ユダヤ人少年「シモン」は、上流階級の子供としてきちんとした教育を受けたいかにも「利発なブルジョワの子供」として描かれているが、この手の映画にありがちな「同情を一身に集める健気で可哀相なユダヤ人」という役割はしていない。 シモン少年は、自分達家族が収容所送りになったのはバティニョール親父の密告のせいだと思って恨んでいるし、親父の事を「気持ち悪い肉をさばいて飯を食ってる胡散臭い野郎だ」くらいに思っている(笑) でも、収容所を逃げ出した自分をかくまってくれたのもこの親父だし、ご飯を食べさせてくれた上にスイスに逃亡するのを手伝ってくれるのもこの親父・・・そんなに悪い人じゃーないんだろうなぁ、くらいにも思っている。
ここら辺りの表現って非常に微妙なサジ加減だと思うんだけど、この映画は「パリ市民だから」「ユダヤ人だから」という民俗のカテゴリで分けずに、あくまでも「人間の感情」を大切にしている所が非常に感じがいいです♪
ナチス×ユダヤ人を題材にした映画というのは、直ぐに「ナチスは悪い人達、ユダヤ人は気の毒な人達、そしてユダヤ人を助ける人は聖人君子」という安直な記号に当てはめがちだけど、実際はドイツ人だってユダヤ人だってパリ市民だっていいヤツもいれば根性のひねくれたヤツだっていたでしょう。 そんなの当たり前な事なのに、どうして既存のこの手の映画は人種でキャラクターを分けてしまっていたのでしょうか?
いつの時代でも、どこの国の人でも、人間の感情というのは概ねこんなモノなのです。 いいヤツもいれば悪いヤツもいる。
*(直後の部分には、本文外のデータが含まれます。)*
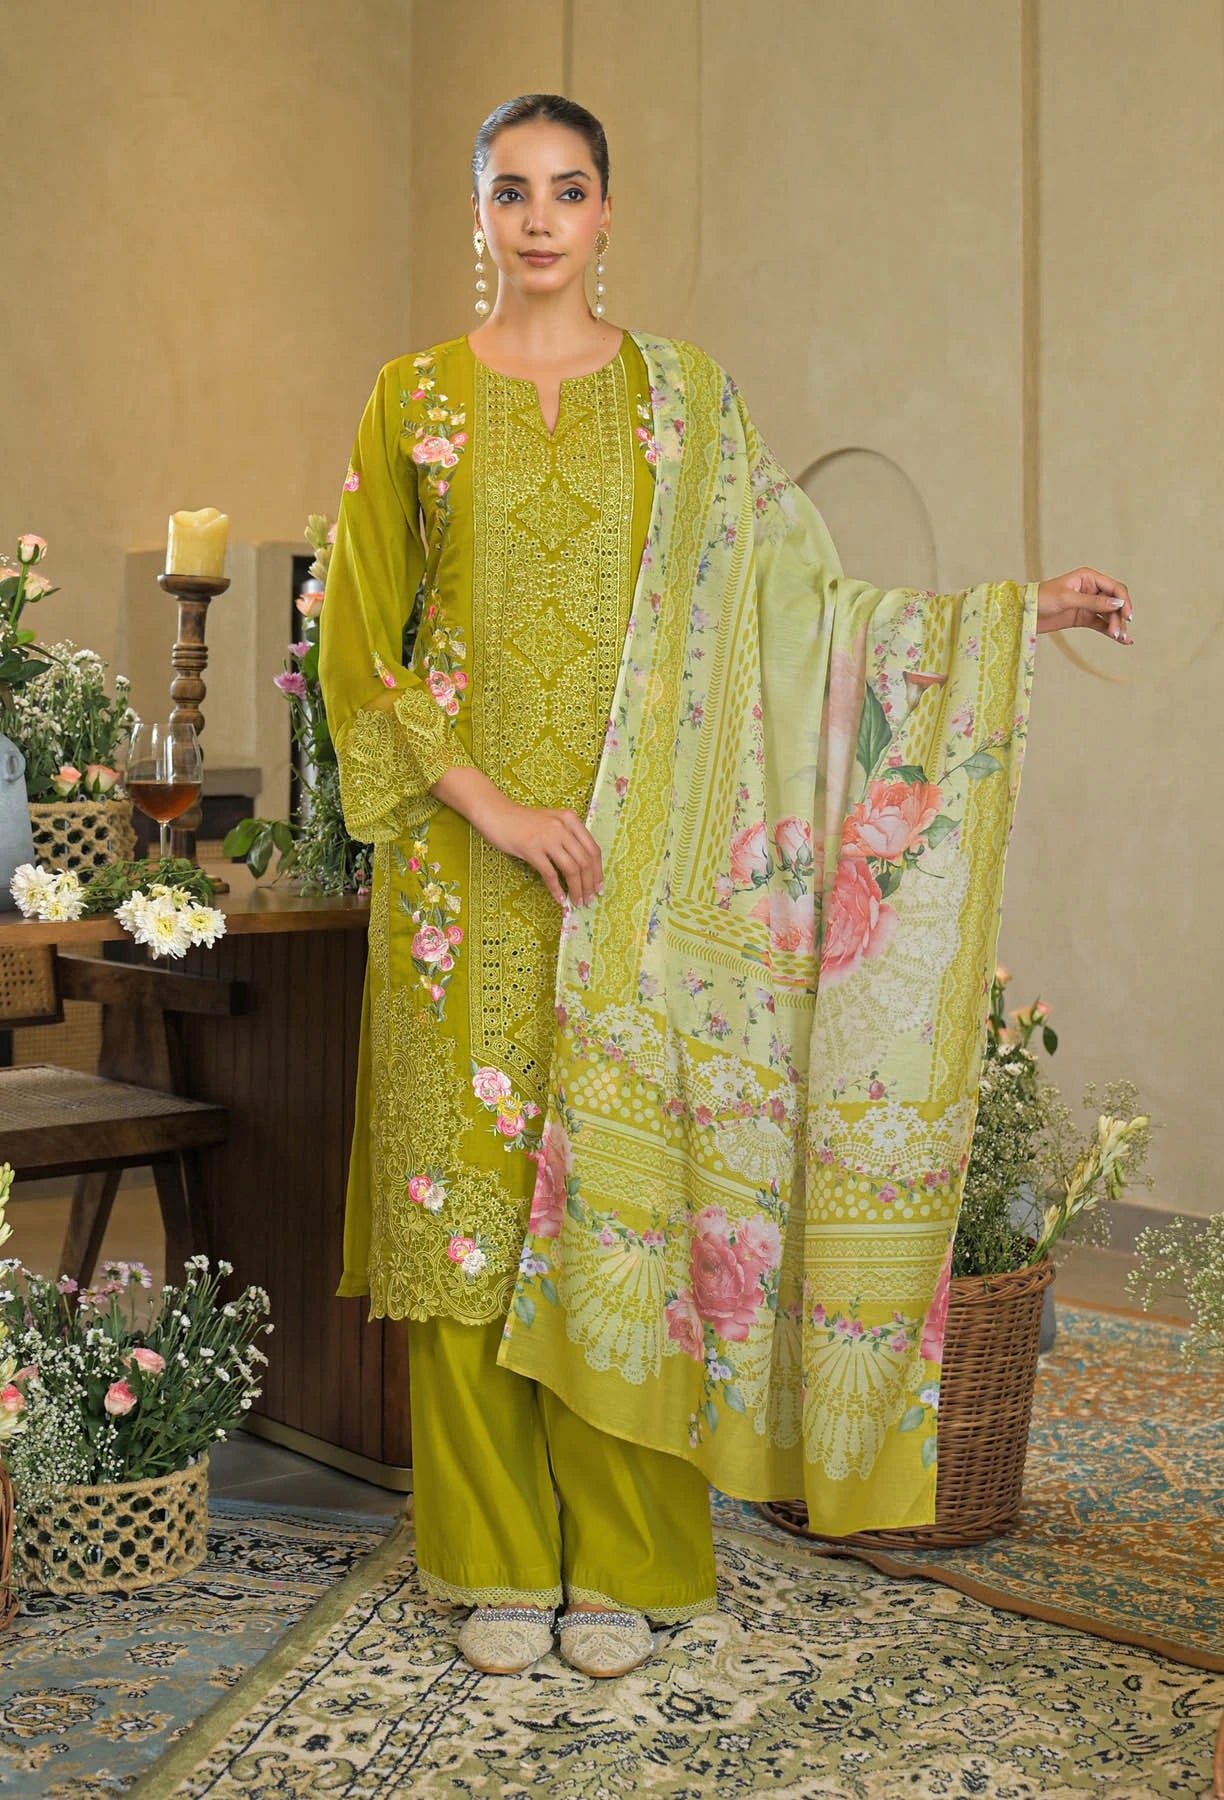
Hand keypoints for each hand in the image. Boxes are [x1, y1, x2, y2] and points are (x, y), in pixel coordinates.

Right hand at [470, 789, 603, 907]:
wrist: (496, 813)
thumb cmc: (523, 820)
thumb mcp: (552, 821)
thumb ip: (568, 836)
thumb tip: (583, 867)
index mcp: (570, 819)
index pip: (593, 849)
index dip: (598, 871)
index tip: (598, 887)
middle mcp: (562, 827)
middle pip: (585, 861)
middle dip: (589, 884)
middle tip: (589, 899)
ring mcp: (547, 837)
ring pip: (571, 869)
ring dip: (576, 889)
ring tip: (577, 901)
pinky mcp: (531, 848)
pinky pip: (550, 874)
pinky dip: (557, 889)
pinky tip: (560, 898)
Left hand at [1036, 568, 1132, 643]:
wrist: (1023, 613)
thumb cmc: (1041, 598)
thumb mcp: (1067, 599)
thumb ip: (1092, 602)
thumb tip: (1117, 603)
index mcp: (1089, 578)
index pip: (1114, 588)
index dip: (1124, 601)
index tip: (1127, 616)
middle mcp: (1091, 589)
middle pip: (1115, 602)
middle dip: (1119, 616)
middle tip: (1119, 632)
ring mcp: (1088, 604)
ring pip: (1109, 614)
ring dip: (1116, 625)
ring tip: (1120, 638)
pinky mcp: (1083, 617)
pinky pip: (1101, 624)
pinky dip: (1110, 631)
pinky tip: (1121, 640)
人の心の中だっていい気持ちだけじゃない。 そんな当たり前の気持ちの積み重ねと交流・・・ありふれた人間のありふれた感情のありふれたドラマが、実は1番面白くて感動出来るんだというのを教えてくれる。
実に気持ちのいい、見た後に優しい気持ちになって思わず微笑んでしまう・・・そんな質の高い作品。